L'huile d'olive vierge est l'huile extraite des olives sans changer leurs propriétés, avec un niveau d'acidité de moins de 2 pour cent. L'huile raffinée est extraite des olives vierges après avoir été soumise à un certain nombre de cycles d'affinage.
Avec le début de l'automne et jusqu'à la fin de l'hiver, les olives déclenchent de vastes spéculations sur la qualité, la quantité de la récolte et sur les prix. Les familles tunisiennes consultent souvent les anciens pour obtenir des conseils sur la nature et la qualité de l'huile, de manière à déterminer son prix et ses valeurs nutritives. Tahir Sa'idi souligne que l'huile d'olive d'origine a une couleur vert foncé.
"Si vous voulez être absolument certain, faites un test rapide avec les mains. Versez une cuillère à thé d'huile dans la paume de la main, puis frottez-vous les mains rapidement pendant une minute et sentez-les. Si vous détectez un arôme distinctif et une chaleur, cela signifie que l'huile est d'origine", conseille-t-il.

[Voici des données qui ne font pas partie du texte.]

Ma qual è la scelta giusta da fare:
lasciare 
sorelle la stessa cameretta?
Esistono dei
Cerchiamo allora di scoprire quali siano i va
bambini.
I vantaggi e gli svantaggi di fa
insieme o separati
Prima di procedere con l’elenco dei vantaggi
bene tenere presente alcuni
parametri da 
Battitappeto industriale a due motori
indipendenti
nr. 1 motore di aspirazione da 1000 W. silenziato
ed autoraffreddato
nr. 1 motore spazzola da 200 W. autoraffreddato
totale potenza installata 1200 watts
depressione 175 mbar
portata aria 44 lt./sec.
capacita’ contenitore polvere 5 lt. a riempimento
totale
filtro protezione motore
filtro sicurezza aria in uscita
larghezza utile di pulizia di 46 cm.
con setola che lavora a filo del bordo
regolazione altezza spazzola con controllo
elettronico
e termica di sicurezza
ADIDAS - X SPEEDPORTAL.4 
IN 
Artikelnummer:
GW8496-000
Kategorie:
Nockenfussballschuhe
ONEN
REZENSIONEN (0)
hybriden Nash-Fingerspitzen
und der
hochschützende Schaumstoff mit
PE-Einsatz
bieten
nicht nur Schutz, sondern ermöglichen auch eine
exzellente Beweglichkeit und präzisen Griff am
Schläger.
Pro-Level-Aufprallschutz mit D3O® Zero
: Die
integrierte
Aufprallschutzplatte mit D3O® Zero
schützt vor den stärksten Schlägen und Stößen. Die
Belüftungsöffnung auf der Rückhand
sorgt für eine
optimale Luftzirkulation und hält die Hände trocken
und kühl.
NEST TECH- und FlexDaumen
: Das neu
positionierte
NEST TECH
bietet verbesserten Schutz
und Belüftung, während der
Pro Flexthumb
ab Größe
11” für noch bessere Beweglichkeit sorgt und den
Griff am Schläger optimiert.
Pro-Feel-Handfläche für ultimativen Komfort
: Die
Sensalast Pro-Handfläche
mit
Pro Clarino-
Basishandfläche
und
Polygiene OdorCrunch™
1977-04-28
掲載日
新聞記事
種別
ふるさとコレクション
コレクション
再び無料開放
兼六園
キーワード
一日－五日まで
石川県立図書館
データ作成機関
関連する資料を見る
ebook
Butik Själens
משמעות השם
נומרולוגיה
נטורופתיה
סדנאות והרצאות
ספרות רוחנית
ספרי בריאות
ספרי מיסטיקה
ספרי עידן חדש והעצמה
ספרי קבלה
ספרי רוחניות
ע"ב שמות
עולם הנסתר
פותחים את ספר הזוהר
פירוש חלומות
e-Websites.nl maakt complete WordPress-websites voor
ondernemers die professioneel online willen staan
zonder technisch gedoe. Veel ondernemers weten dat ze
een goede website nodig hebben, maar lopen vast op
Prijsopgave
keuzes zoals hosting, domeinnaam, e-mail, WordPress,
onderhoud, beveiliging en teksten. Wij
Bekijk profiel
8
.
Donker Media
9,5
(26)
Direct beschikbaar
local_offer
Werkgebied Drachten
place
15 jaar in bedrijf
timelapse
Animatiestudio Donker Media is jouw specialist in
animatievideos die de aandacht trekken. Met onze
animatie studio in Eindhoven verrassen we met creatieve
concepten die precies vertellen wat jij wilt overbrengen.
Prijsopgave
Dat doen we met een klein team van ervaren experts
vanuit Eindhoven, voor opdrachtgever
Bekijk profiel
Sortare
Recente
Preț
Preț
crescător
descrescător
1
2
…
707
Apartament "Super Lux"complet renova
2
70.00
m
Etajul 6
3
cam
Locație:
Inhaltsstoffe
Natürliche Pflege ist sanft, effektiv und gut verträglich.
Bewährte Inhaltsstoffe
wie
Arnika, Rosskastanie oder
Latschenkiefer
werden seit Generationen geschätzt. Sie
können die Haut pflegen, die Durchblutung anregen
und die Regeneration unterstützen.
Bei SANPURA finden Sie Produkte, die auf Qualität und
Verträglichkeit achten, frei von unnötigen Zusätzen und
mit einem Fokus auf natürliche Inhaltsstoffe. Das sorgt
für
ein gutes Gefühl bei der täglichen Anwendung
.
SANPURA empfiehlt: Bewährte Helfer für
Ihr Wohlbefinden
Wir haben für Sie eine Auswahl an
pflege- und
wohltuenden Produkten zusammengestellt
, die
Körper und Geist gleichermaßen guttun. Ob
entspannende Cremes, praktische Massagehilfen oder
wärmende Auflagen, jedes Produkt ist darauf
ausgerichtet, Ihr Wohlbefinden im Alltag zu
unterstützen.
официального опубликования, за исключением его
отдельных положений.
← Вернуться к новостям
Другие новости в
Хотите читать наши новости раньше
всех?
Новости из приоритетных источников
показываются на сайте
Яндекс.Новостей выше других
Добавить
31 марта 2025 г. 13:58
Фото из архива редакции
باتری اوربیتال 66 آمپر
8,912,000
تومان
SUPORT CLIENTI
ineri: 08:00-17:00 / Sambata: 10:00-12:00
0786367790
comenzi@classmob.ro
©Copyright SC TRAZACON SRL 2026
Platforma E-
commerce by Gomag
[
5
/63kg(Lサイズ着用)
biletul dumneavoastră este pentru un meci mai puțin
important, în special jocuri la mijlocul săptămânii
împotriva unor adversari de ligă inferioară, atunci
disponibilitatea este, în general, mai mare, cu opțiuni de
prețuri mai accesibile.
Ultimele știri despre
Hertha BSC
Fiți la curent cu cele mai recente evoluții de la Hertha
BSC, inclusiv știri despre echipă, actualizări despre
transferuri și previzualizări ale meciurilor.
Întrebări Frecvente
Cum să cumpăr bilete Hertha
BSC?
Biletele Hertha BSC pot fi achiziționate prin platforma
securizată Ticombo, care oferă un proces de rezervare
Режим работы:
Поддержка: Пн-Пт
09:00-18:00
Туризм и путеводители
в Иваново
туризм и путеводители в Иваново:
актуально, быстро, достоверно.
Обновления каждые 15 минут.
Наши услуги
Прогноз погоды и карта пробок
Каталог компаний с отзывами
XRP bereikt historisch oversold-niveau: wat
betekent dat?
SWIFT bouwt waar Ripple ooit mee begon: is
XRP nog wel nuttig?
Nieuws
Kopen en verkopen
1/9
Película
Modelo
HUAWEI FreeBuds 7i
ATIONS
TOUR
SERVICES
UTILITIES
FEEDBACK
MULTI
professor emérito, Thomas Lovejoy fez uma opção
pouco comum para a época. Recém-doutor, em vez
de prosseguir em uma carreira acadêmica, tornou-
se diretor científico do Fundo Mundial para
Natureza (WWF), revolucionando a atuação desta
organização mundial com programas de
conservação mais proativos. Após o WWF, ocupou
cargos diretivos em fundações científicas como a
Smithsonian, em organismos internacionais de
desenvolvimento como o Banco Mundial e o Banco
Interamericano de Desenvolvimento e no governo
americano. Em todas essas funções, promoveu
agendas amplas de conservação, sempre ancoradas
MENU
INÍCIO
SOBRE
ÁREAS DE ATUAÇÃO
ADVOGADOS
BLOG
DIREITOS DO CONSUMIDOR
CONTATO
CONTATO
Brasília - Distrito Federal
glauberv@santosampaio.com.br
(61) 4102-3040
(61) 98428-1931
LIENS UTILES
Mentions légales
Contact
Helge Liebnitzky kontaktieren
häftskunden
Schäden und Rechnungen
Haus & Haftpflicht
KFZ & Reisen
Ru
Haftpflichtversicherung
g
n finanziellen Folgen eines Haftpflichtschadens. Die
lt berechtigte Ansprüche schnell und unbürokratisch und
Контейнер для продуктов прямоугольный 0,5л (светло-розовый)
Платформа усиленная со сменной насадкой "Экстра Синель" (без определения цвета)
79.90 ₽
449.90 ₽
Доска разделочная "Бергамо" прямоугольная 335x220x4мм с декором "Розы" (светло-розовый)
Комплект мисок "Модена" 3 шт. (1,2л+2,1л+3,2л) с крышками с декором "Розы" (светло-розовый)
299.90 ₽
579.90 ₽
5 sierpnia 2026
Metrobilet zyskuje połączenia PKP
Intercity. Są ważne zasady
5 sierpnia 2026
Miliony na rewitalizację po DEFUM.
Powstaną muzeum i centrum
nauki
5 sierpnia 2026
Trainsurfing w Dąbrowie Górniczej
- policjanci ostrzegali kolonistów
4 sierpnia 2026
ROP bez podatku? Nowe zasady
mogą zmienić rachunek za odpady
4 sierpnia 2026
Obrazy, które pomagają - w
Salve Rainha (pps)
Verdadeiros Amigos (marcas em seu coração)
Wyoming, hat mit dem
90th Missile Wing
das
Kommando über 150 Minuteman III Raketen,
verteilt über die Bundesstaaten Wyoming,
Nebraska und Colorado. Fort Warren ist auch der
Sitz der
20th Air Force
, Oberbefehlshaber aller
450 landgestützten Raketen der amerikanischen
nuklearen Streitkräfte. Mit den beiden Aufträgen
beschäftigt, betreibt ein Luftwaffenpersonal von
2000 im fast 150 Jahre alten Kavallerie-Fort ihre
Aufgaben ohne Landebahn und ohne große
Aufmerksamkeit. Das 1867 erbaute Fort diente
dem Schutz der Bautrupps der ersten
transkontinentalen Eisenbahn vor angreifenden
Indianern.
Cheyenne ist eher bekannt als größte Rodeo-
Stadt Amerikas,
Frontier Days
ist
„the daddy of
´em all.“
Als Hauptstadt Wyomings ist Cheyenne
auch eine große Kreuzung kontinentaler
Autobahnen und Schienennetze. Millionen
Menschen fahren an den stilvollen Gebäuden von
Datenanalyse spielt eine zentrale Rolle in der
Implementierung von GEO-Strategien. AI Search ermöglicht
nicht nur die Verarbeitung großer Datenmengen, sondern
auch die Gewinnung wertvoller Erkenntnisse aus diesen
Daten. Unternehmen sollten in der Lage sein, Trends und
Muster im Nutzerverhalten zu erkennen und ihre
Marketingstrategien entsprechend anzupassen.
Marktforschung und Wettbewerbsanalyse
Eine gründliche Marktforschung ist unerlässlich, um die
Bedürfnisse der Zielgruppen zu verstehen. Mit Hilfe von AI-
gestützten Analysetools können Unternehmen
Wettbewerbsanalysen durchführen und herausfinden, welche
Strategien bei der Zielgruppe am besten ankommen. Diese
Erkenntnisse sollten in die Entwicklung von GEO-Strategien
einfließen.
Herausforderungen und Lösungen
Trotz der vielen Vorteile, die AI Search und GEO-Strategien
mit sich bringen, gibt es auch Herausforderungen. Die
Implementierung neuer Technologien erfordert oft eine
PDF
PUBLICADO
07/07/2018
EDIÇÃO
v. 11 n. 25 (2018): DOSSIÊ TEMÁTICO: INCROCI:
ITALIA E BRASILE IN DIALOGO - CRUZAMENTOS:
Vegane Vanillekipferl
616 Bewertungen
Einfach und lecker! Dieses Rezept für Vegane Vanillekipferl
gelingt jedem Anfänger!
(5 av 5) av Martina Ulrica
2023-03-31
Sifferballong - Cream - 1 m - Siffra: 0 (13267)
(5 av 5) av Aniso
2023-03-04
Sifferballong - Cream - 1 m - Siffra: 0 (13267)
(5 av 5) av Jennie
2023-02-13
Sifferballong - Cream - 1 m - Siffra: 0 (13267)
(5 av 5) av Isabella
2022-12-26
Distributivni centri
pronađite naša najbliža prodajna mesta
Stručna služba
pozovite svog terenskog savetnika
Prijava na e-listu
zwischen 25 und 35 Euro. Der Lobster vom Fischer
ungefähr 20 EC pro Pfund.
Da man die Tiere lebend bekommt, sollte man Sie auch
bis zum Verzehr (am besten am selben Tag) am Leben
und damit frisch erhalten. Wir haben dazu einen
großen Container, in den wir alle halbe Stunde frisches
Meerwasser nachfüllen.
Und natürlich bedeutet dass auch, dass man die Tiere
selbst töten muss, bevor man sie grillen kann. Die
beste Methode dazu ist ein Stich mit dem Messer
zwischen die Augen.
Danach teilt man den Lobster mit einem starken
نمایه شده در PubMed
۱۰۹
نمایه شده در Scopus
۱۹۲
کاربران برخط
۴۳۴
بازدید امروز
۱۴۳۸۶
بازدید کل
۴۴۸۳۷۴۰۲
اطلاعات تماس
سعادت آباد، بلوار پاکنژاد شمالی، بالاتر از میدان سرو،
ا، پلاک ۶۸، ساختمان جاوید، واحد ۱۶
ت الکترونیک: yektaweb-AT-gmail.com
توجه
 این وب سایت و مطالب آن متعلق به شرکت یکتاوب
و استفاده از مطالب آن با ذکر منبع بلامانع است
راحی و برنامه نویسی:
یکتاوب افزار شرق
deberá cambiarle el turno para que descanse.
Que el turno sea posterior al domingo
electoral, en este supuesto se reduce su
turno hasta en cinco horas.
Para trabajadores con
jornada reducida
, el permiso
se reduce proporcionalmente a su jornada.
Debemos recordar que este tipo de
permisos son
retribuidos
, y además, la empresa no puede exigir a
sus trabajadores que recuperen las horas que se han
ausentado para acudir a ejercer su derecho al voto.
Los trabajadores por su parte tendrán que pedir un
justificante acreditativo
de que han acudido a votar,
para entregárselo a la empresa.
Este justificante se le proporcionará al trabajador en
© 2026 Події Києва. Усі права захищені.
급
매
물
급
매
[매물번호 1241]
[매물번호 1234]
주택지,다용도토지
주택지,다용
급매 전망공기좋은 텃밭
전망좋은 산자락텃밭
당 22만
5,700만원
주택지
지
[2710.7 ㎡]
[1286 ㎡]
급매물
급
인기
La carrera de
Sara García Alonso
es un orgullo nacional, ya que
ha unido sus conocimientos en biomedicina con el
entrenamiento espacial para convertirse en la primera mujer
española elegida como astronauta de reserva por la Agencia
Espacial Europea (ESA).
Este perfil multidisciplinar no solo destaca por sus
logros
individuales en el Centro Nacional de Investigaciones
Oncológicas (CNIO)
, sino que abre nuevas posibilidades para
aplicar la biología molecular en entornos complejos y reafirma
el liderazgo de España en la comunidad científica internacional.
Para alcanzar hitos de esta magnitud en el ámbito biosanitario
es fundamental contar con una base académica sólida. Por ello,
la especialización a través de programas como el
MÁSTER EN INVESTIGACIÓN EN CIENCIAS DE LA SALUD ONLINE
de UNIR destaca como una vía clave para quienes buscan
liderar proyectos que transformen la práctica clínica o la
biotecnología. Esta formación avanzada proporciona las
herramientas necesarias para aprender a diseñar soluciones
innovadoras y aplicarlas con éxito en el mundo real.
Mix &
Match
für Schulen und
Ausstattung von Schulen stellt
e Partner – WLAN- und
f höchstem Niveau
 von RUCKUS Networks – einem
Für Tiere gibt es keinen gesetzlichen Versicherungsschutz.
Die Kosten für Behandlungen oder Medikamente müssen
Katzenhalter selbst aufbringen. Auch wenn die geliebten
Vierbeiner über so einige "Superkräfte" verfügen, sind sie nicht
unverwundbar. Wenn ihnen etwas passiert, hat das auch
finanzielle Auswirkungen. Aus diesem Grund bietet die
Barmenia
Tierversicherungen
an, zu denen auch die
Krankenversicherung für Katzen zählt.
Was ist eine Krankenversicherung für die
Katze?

De nombreuses familles tunisiennes considèrent l'huile d'olive comme une panacée indispensable dans chaque foyer. Outre son utilisation à des fins de cuisson du petit déjeuner ou pour traiter les malades souffrant de toux ou de congestion pulmonaire, elles l'appliquent comme un baume pour soigner les maladies de la peau et renforcer les cheveux des femmes.
Comme l'explique Zaineb Touiri, un pharmacien : "L'huile d'olive a de nombreuses vertus. Elle traite les reins et la trachée, soulage les douleurs rhumatismales, ralentit la chute des cheveux, raffermit et assouplit la peau, pour ne citer que quelques-unes de ses propriétés. Les laboratoires ont montré qu'elle est très utile dans de nombreux domaines. Elle protège la peau du cancer, s'il s'agit d'huile d'origine qui n'a été ni traitée ni ajoutée."
"L'huile d'olive est à la fois courante et indispensable dans les foyers tunisiens, bien que son prix ait connu une forte hausse ces dernières années", déclare Aisha Zaougui, une septuagénaire.